Olmsted Hall of Biological Sciences
The Department of Biology is located in The Olmsted Hall of the Biological Sciences, an attractive brick building constructed in 1973 overlooking Shakespeare Garden and the Priscilla Bullitt Collins Trail along the Fonteyn Kill.
The building was named in honor of Louise MacCraken Olmsted (class of 1932), Nancy Olmsted, MD (class of 1960), and Robert G. Olmsted, former Trustee of the College.
In addition to modern classrooms and well-equipped teaching laboratories, Olmsted Hall has faculty research laboratories, equipment and preparation rooms, and a collection of modern instruments supporting research and teaching.
Teaching Laboratories and Field Work
Studying biology requires laboratory and field experiences, which students encounter in introductory biology, gain advanced skills in intermediate-level courses, and apply these skills in advanced coursework and research.
In laboratory settings, students might be investigating techniques of recombinant DNA technology (in Biology 106: Introduction to Biological Investigation), or studying the structure of orchids to understand how flowering plants and their insect pollinators have co-evolved (in Biology 208: Plant Structure and Diversity), or determining the oxygen-binding properties of hemoglobin (in Biology 228: Animal Physiology) or examining the reproductive allocation patterns of female gerbils (in Biology 340: Animal Behavior).
For many questions the appropriate setting is in the field where students might be investigating the ecological mechanisms of succession or collecting and analyzing galls at Vassar's Ecological Preserve (in Biology 241: Ecology) or exploring freshwater, estuarine, and marine habitats (in Biology 356: Aquatic Ecology). The Hudson Valley is rich in unique and important habitats that serve as field laboratories for our courses. The Hudson River, the Mohonk Preserve, and Vlei Bog are all regularly visited by students in field courses.

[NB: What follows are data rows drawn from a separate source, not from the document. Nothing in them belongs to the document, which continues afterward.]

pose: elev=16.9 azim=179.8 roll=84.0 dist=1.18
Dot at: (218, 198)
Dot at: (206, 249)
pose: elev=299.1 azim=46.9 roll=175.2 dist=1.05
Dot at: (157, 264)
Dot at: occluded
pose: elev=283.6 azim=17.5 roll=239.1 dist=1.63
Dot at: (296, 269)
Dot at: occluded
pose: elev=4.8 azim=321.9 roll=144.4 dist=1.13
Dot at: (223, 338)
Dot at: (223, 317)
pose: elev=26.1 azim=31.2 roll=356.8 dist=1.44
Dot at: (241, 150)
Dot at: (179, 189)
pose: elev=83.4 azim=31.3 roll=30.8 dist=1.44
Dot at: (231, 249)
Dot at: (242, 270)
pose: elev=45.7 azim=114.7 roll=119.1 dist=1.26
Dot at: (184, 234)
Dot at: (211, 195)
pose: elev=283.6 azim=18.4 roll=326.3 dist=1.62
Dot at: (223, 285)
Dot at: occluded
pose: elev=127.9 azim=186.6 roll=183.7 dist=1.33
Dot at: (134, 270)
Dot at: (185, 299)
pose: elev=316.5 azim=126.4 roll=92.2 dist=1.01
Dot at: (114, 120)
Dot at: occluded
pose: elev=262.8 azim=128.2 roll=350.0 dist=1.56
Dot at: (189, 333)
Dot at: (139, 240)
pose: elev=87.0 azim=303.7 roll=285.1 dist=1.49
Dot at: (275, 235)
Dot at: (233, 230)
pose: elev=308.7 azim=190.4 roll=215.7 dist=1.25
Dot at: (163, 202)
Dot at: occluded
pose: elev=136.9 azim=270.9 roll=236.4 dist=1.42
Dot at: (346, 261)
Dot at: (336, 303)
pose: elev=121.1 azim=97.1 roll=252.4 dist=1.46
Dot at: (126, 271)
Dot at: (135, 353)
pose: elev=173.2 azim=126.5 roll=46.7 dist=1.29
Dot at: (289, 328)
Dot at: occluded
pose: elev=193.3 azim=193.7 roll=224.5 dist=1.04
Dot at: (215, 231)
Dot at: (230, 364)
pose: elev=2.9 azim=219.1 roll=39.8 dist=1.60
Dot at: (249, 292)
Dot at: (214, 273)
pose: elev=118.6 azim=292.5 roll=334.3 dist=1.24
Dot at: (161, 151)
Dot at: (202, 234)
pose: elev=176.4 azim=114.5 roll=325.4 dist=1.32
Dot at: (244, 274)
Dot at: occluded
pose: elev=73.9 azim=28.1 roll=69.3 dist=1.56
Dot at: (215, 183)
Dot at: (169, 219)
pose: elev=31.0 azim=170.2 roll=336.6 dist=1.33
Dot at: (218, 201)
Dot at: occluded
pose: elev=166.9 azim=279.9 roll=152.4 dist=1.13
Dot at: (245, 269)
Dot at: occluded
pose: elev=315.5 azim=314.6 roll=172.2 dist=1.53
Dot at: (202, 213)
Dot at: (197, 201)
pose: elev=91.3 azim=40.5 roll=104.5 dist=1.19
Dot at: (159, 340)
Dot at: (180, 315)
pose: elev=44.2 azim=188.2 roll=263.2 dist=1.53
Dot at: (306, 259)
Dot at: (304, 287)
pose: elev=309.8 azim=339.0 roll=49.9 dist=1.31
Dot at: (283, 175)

Research activities and laboratory and field exercises are supported by modern instrumentation including high-speed and ultracentrifuges; UV-visible spectrophotometers; DNA and protein electrophoresis equipment; scintillation counter; high-speed video imaging system; digital imaging hardware; flow tank; bright field, dark field, phase contrast, fluorescence, and confocal microscopes; and networked computers.
The modern microscopy suite in Olmsted Hall features a confocal microscope and six fluorescence research microscopes with digital imaging capability. This facility was funded by a grant from the Howard Hughes Medical Institute.
The Vassar Farm, located a short distance from the biology department, encompasses a 525-acre ecological preserve on which the Priscilla Bullitt Collins Field Station is located.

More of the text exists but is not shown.